Saturday, July 27, 2013

Jeff Powers. Guitar Player with Styles

Jeff Powers.  Jeff Powers.
2012.  Whiskey Island Records.  Jeff Powers:

The cover of Jeff Powers’ CD shows an older, bespectacled, bearded gentleman (a bit like myself, but handsomer) with a Woodstock t-shirt, playing a 3-string cigar box guitar (a trademark of sorts).  Powers is indeed a guitarist of some renown, and a damned fine one, whichever one he picks up.  I first heard his work without realizing it as a member of Dead Guy Blues, whose music I recommend highly.  Here he’s not exactly solo, but does nearly all the vocal and guitar work, with some help on keyboards, drums and bass from a group informally referred to as Los Blancos.  This album was recorded in 2011 and released last year.
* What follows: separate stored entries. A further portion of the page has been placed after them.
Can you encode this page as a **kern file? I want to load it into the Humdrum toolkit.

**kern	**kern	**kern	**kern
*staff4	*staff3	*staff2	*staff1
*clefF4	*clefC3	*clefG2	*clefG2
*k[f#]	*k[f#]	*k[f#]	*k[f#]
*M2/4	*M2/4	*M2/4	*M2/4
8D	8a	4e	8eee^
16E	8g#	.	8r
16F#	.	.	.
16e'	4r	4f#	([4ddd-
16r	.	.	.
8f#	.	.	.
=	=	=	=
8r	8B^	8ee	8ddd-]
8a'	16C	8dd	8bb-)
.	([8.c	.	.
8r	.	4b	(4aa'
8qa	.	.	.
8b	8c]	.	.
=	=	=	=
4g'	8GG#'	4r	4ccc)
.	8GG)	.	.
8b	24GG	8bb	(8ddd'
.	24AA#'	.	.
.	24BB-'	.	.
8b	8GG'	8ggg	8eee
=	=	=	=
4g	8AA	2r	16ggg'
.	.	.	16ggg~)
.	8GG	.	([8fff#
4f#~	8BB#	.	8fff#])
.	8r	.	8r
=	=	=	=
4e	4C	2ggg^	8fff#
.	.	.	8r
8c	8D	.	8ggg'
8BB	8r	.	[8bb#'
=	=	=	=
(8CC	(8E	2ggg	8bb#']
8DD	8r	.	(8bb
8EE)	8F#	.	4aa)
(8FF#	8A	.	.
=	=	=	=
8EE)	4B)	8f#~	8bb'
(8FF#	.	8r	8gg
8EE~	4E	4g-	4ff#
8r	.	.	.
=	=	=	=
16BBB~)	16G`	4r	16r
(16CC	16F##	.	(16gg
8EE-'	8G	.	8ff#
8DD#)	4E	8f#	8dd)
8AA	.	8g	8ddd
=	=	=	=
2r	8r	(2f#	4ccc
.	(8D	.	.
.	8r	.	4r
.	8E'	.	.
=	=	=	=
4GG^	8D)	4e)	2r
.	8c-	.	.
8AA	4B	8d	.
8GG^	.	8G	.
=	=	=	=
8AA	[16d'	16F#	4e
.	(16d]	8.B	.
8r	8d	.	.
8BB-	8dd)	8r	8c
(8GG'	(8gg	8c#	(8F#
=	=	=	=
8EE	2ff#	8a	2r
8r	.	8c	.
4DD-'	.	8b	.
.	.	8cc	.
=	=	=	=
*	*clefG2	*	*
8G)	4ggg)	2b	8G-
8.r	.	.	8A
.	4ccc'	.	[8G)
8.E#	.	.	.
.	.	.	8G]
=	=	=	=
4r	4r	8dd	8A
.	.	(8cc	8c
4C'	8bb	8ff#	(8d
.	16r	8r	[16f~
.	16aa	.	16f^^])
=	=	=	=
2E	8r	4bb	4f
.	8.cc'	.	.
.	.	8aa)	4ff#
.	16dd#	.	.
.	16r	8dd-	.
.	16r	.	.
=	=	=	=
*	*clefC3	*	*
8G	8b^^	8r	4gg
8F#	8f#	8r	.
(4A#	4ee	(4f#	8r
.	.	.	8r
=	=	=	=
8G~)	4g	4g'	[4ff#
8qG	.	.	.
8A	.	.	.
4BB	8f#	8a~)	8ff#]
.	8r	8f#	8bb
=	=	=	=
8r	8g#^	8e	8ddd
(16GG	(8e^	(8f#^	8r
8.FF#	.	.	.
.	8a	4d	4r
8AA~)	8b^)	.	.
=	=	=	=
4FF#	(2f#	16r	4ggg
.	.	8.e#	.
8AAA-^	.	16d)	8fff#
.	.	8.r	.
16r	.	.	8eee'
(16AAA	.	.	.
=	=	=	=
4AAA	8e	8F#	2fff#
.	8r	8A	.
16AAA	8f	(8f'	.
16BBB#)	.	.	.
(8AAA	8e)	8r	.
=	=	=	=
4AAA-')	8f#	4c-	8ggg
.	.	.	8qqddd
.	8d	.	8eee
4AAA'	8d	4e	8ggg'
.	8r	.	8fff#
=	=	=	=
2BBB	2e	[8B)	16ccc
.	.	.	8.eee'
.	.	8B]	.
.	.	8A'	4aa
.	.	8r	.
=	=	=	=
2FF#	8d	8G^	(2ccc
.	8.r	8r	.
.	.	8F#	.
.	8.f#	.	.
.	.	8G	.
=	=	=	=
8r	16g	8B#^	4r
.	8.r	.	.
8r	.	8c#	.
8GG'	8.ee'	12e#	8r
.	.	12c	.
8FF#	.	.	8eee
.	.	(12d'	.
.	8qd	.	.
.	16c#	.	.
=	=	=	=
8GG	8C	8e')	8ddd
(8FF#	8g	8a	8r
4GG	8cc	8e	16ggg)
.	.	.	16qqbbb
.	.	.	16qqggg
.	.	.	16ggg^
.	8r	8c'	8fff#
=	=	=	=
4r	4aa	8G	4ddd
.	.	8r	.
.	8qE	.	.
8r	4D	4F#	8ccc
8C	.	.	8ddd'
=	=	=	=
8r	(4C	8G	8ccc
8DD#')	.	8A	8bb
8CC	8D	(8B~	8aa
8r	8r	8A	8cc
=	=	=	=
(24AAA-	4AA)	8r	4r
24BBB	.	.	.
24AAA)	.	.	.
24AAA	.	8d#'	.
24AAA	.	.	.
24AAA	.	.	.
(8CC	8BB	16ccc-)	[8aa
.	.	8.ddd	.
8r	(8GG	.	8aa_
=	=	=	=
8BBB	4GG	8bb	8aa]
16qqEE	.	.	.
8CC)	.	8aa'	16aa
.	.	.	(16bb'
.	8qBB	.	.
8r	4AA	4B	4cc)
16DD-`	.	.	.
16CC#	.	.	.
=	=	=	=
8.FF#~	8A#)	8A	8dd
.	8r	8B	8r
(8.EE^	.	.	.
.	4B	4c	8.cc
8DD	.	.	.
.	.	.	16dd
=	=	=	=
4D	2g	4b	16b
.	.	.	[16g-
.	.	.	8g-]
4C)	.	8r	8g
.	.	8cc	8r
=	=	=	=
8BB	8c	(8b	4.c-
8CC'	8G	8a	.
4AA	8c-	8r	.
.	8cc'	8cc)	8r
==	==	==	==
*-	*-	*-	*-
Powers continues to draw on the blues for this album, but also on the singer-songwriter tradition in this baker’s dozen of original songs.  His most obvious influences are Neil Young and Bob Dylan, but I hear other things too, less immediately identifiable.  The tunes are a mix of bluesy numbers, introspective ballads, “odes,” and a few topical songs.  For me, his work shines on the faster and bluesier tunes, such as “Wild Child (the Ballad of Brian Power),” and “Hitchhike in the Rain.”  They suit his voice, a tenor that works well in the blues idiom, but tends to wobble a bit on slower ballads (not always a bad thing, since it lends emotion to a song).  He also tends to switch styles of playing when he moves from electric (fantastic) to acoustic (still good, but not as riveting to me).  The ballads focus less on his playing and more on his lyrics, which he delivers with considerable ability, and they take on a variety of moods.  “I’m in a Bad Mood” and Gypsy Girl (Ode to Ani DiFranco)” contain some well-placed humor, while others cast a spell of gloom, particularly “Standing in the Rain” and “Ray of Hope,” that can be quite moving.  

The songs I enjoyed least are probably the ones Powers feels most strongly about, “13 Seconds and 67 Shots (Kent State Massacre)” and “Tall Buildings (9/11).”  Yes, they are heartfelt and well-played, and I understand and even agree with the sentiments expressed.  But I burned out on protest music a long time ago, and generally avoid it now.  It’s my problem, not his, and maybe not yours either.  

Jeff Powers is a fine musician and a good performer.  I caught him at the Blue Rock Café a while back, and he was a trooper, working through his sets despite a miniscule audience.  He deserves a wider hearing.  Check him out the next time he’s playing.

Personnel:  Jeff Powers (vocals, guitars (acoustic, electric, slide, baritone), harmonica, hand percussion, back vocals), Steven T. Winston (bass), Mark Tiffault (drums), Mark Nanni (B3 Hammond, Rhodes, accordion, piano), other assisting musicians.
Tracks:  Longest Train (Long Gone), 13 Seconds and 67 Shots (Kent State Massacre, Down in New Orleans, I’m in a Bad Mood, Gypsy Girl (Ode to Ani DiFranco), Let’s Take a Ride, Wild Child (the Ballad of Brian Power), Standing in the Rain, Waitin’ for the Axe to Fall, Just Because He’s Wrong, Ray of Hope, Hitchhike in the Rain, Tall Buildings (9/11).